Re: Determining shortest unique substring
Posted: Thu Jan 31, 2008 5:34 am
by VladSun
@Ambush Commander - So, have I helped you ?
PS: If you wnat to do this at DB layer, you could use a stored procedure

Re: Determining shortest unique substring
Posted: Thu Jan 31, 2008 12:23 pm
by Ambush Commander
I don't know. I have to test the function, but from a cursory glance it doesn't look like find_func() works properly? (Not really sure...)
Re: Determining shortest unique substring
Posted: Thu Jan 31, 2008 3:48 pm
by VladSun
Well, my post is a copy-paste real test ...
Re: Determining shortest unique substring
Posted: Thu Jan 31, 2008 4:09 pm
by Ambush Commander
Ok, tried it out, I see what the function is doing. It isn't however, exactly what I'm looking for. This is because even though we're looking for a unique substring, the original string is still important. In this implementation, you discard all data after you find that there is no collision. So, for example, the data is generated like this:
Code: Select all
aaa -> a
baa -> b
aab -> aa
aba -> ab
aa4 -> aa4
What I'm looking for is this:
Code: Select all
aaa -> aaa
baa -> b
aab -> aab
aba -> ab
aa4 -> aa4
because an substring like 'a' is ambiguous: it could match aaa, aab, or aa4, depending on which one was inserted first. What this also means is that each hash needs to be re-compared against the database after a new hash is inserted to ensure that there are no collisions.
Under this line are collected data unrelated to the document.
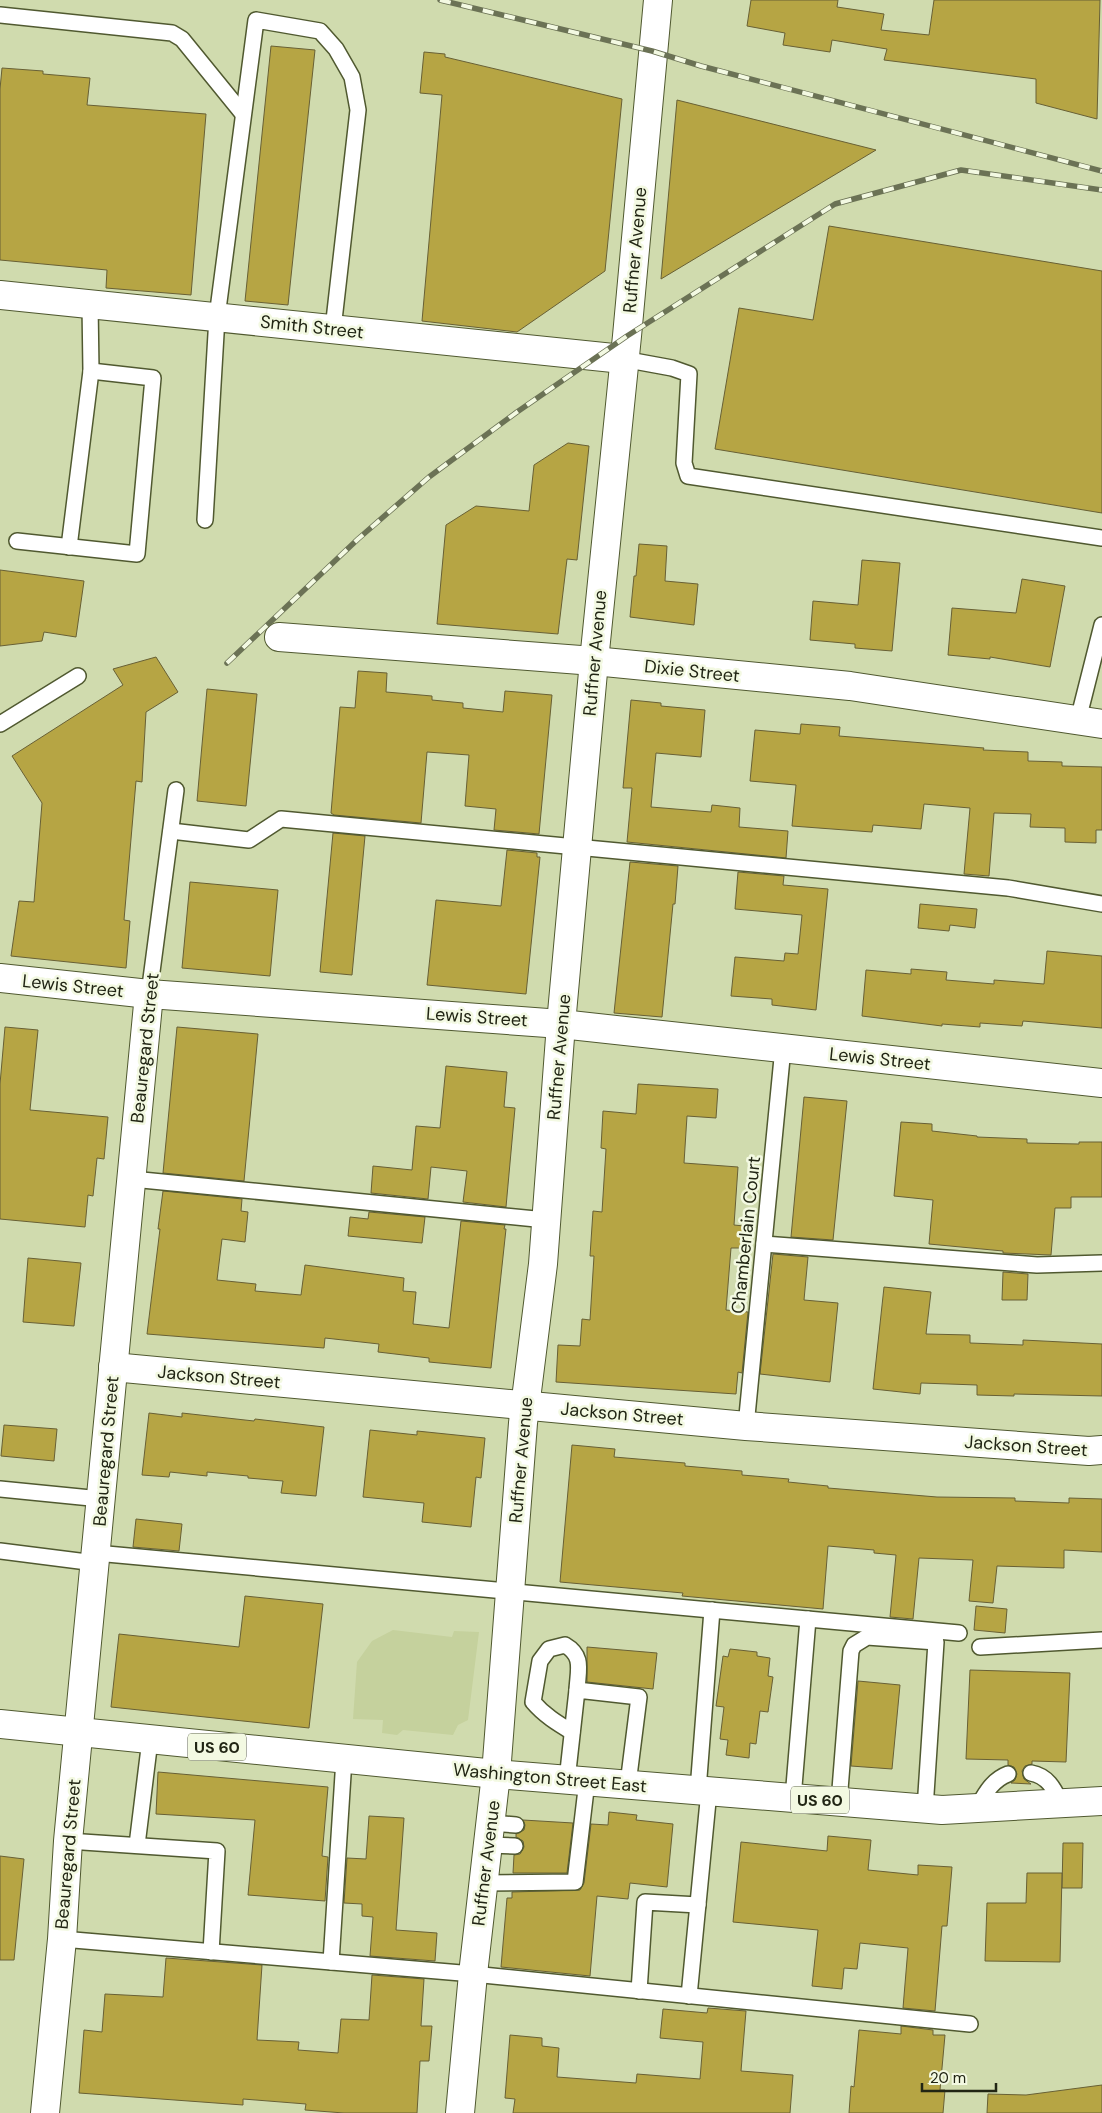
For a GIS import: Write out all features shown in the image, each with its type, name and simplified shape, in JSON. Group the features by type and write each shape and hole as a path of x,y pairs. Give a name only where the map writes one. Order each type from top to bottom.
{"street":[{"name":"Ruffner Avenue","path":"460,2113 484,1883 498,1831 496,1774 525,1406 543,1264 561,1024 577,846 658,0"},
{"name":"Smith Street","path":"0,295 623,359"},
{"name":"Dixie Street","path":"279,637 594,661 850,686 1090,722"},
{"name":"Lewis Street","path":"0,978 149,994 561,1024 1102,1083"},
{"name":"Beauregard Street","path":"45,2113 62,1939 68,1841 149,994"},
{"name":"Jackson Street","path":"113,1367 746,1426 1089,1451 1102,1450"},
{"name":"Washington Street East","path":"0,1724 496,1774 925,1809 942,1810 1102,1801"}],"lane":[{"path":"0,15 172,33 182,39 243,114"},
{"path":"205,520 218,317 256,20 320,31 336,49 352,77 358,110 333,329"},
{"path":"69,547 91,371 90,304"},
{"path":"623,359 672,368 689,374 684,464 688,476 1102,538"},
{"path":"17,541 138,554 153,378 91,371"},
{"path":"1090,722 1102,625"},
{"path":"0,724 78,676"},
{"name":"Beauregard Street","path":"149,994 176,790"},
{"path":"171,831 249,840 281,818 1008,888 1102,904"},
{"name":"Chamberlain Court","path":"746,1426 783,1048"},
{"path":"132,1179 546,1220"},
{"path":"764,1244 1037,1265 1102,1264"},
{"path":"0,1489 101,1499"},
{"path":"0,1551 510,1591 959,1634"},
{"path":"689,1996 698,1905 712,1610"},
{"path":"793,1798 808,1619"},
{"path":"839,1802 851,1651 854,1645 867,1637 936,1642 925,1809"},
{"path":"980,1647 1102,1640"},
{"path":"484,1883 575,1882 574,1848 577,1781 572,1732 579,1658 574,1650 565,1645 550,1649 540,1661 533,1702 548,1717 572,1732"},
{"path":"577,1690 639,1697 628,1784"},
{"path":"137,1845 150,1740"},
{"path":"331,1962 344,1759"},
{"path":"1031,1773 1038,1774 1052,1786 1061,1804"},
{"path":"977,1808 996,1780 1008,1774"},
{"path":"498,1831 515,1846"},
{"path":"68,1841 217,1850 211,1952"},
{"path":"639,1991 645,1902 698,1905"},
{"path":"62,1939 473,1974 970,2024"}],"shaded area":[{"path":"393,1630 452,1637 454,1631 479,1632 468,1720 458,1725 453,1735 403,1730 397,1735 382,1733 383,1720 353,1719 357,1662 372,1641"}],"building":[{"path":"751,0 838,0 837,7 884,14 881,30 929,35 934,0 1100,0 1097,119 1036,103 1036,79 884,60 887,49 832,40 830,52 783,45 785,33 747,26"},
{"path":"271,46 315,50 288,305 245,301"},
{"path":"424,52 445,54 445,57 622,99 605,271 517,332 422,321 442,95 420,93"},
{"path":"2,68 43,71 43,74 90,78 87,105 206,114 191,295 106,288 107,270 0,260 0,89"},
{"path":"677,100 876,150 661,279"},
{"path":"829,226 1102,271 1102,513 715,449 739,308 813,320"},
{"path":"568,443 589,446 577,560 567,559 558,634 437,624 446,525 476,506 529,511 534,465"},
{"path":"639,544 667,546 665,581 698,584 694,625 630,617"},
{"path":"862,560 900,563 892,651 855,648 855,644 810,640 813,601 858,605"},
{"path":"0,570 84,581 76,637 44,632 42,641 0,646"},
{"path":"1022,579 1065,586 1050,667 990,657 990,659 948,655 952,608 1016,613"},
{"path":"156,657 178,692 146,712 142,782 136,781 124,920 130,921 126,968 11,956 19,901 34,902 42,803 12,756 123,685 113,669"},
{"path":"358,671 387,673 386,692 432,696 432,700 463,703 463,708 503,712 505,691 552,695 539,834 494,830 496,809 465,806 469,755 427,752 421,823 334,815 331,813 340,707 355,708"},
{"path":"207,689 257,694 246,806 197,801"},
{"path":"631,700 661,703 661,706 705,710 701,757 656,753 651,807 711,812 712,805 740,808 739,827 788,831 786,858 627,842 632,788 623,788"},
{"path":"801,724 840,727 839,736 984,748 983,750 1028,752 1028,761 1062,762 1062,766 1102,767 1102,830 1096,830 1096,843 1065,842 1065,828 1030,827 1031,814 994,813 989,876 964,874 970,808 924,804 921,829 873,825 872,832 792,826 796,785 750,781 755,730 800,734"},
{"path":"333,833 365,836 352,975 320,972"},
{"path":"507,850 537,853 537,857 540,857 526,994 427,985 436,900 501,906"},
{"path":"630,862 678,866 662,1017 614,1013"},
{"path":"738,872 784,876 783,885 828,889 816,1010 772,1005 772,999 731,996 735,957 784,961 785,953 798,954 802,915 735,909"},
{"path":"190,882 278,890 270,976 182,968"},
{"path":"920,904 977,909 975,928 950,925 949,931 918,928"},
{"path":"1047,951 1102,956 1102,1028 1023,1021 1022,1026 980,1023 980,1027 942,1024 942,1026 862,1016 866,970 911,974 911,969 947,972 946,980 994,984 994,980 1044,984"},
{"path":"5,1027 38,1030 30,1110 108,1117 104,1159 97,1158 93,1196 88,1195 85,1227 0,1219 0,1084"},
{"path":"177,1027 258,1034 244,1181 163,1173"},
{"path":"446,1066 507,1072 504,1107 515,1108 506,1207 463,1202 467,1171 431,1167 428,1199 371,1193 373,1166 412,1170 416,1126 440,1128"},
{"path":"638,1084 718,1089 716,1118 687,1116 684,1163 738,1167 734,1225 744,1226 742,1248 731,1248 726,1310 748,1312 742,1373 738,1372 736,1394 556,1382 558,1345 580,1346 582,1319 590,1320 594,1256 590,1256 593,1211 602,1212 606,1149 601,1148 603,1111 636,1114"},
{"path":"804,1097 847,1101 833,1240 791,1237"},
{"path":"901,1122 932,1124 932,1131 977,1137 1027,1139 1027,1143 1079,1144 1079,1142 1102,1142 1102,1197 1071,1197 1071,1208 1055,1208 1051,1255 1003,1253 1003,1251 929,1244 933,1200 894,1196"},
{"path":"163,1191 242,1199 241,1211 248,1212 245,1242 222,1239 217,1280 256,1284 255,1291 301,1295 305,1265 404,1278 403,1291 416,1292 413,1324 449,1328 461,1221 505,1225 491,1368 429,1362 429,1358 378,1352 379,1344 325,1338 324,1348 147,1334"},
{"path":"369,1212 425,1217 422,1243 348,1236 350,1217 368,1219"},
{"path":"773,1254 808,1257 804,1300 838,1303 830,1382 760,1374"},
{"path":"28,1258 81,1263 74,1326 23,1322"},
{"path":"1003,1272 1028,1274 1027,1300 1002,1300"},
{"path":"884,1287 931,1292 926,1334 970,1335 970,1343 1023,1345 1023,1340 1102,1344 1102,1396 977,1395 977,1385 921,1383 920,1394 873,1389"},
{"path":"149,1413 182,1417 182,1413 324,1427 316,1496 281,1493 283,1481 248,1478 248,1476 207,1472 207,1476 170,1472 169,1477 142,1475"},
{"path":"4,1425 57,1429 54,1461 1,1456"},
{"path":"370,1430 417,1435 417,1431 485,1438 481,1478 476,1477 471,1527 422,1522 424,1503 363,1497"},
{"path":"572,1445 615,1449 614,1457 685,1463 685,1466 742,1471 742,1475 789,1479 788,1482 828,1486 828,1488 937,1497 1015,1498 1015,1501 1069,1503 1069,1498 1102,1499 1102,1552 1064,1550 1064,1568 997,1566 993,1603 969,1601 973,1560 919,1558 913,1619 890,1617 896,1555 874,1553 874,1550 828,1546 823,1609 682,1596 683,1593 560,1582"},
{"path":"136,1519 182,1524 179,1551 133,1547"},
{"path":"245,1596 323,1604 309,1728 111,1707 119,1634 239,1647"},
{"path":"976,1606 1007,1609 1005,1633 974,1630"},
{"path":"587,1647 657,1653 653,1689 587,1682"},
{"path":"730,1649 757,1652 757,1656 770,1658 768,1676 773,1677 768,1712 760,1711 756,1744 750,1743 749,1758 726,1755 728,1740 720,1739 724,1707 716,1706 723,1656 728,1657"},
{"path":"970,1670 1070,1673 1066,1762 1032,1761 1032,1764 1025,1766 1022,1771 1024,1779 1031,1784 1011,1783 1015,1780 1017,1774 1014,1767 1008,1765 1008,1760 966,1759"},
{"path":"858,1681 900,1685 892,1769 851,1766"},
{"path":"158,1772 328,1787 322,1856 328,1857 325,1901 248,1895 255,1820 156,1814"},
{"path":"609,1812 637,1815 636,1820 673,1824 667,1887 630,1883 628,1899 597,1896 590,1976 501,1967 507,1898 512,1898 512,1892 580,1890 584,1883 591,1824 608,1825"},
{"path":"369,1816 404,1818 396,1930 437,1933 435,1961 370,1956 373,1917 362,1916 362,1904 344,1903 347,1858 366,1859"},
{"path":"523,1820 573,1823 567,1873 513,1873 514,1855 520,1854 524,1847 523,1841 516,1837 516,1834 524,1830"},
{"path":"828,1836 871,1840 868,1870 918,1875 918,1865 952,1867 947,1926 942,1926 935,2011 903,2008 908,1948 860,1943 857,1969 844,1968 842,1989 812,1986 818,1930 733,1922 741,1842 827,1851"},
{"path":"1063,1843 1083,1843 1082,1888 1062,1888"},
{"path":"0,1856 24,1859 14,1960 0,1960"},
{"path":"1027,1873 1062,1873 1060,1962 985,1961 987,1903 1026,1903"},
{"path":"166,1958 262,1965 257,2040 299,2042 298,2050 338,2053 341,2019 369,2020 372,1975 424,1979 421,2026 432,2026 429,2061 420,2061 417,2113 344,2113 305,2110 306,2104 243,2099 243,2105 79,2093 84,2030 102,2032 105,1994 163,1997"},
{"path":"708,2008 746,2011 741,2071 793,2075 790,2113 513,2113 515,2099 505,2098 510,2035 542,2038 542,2046 559,2048 557,2077 636,2083 637,2074 700,2079 703,2042 660,2038 663,2009 707,2013"},
{"path":"901,2026 933,2030 933,2035 945,2035 940,2090 945,2090 943,2113 849,2113 851,2086 854,2087 859,2030 901,2034"},
{"path":"1102,2085 1102,2113 987,2113 988,2094 1026,2095"}],"railway":[{"path":"440,0 652,51 701,66 1102,171"},
{"path":"227,663 358,539 429,477 517,412 627,336 835,204 961,170 1102,190"}]}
Re: Determining shortest unique substring
Posted: Thu Jan 31, 2008 4:30 pm
by VladSun
Ambush Commander wrote:because an substring like 'a' is ambiguous: it could match aaa, aab, or aa4, depending on which one was inserted first.
I don't follow you ... I made it work as your 4-th post requires to ... Your last post and your 4-th post requirements (and I think it should be "ccc" -> "c", not-> "cc") don't match ...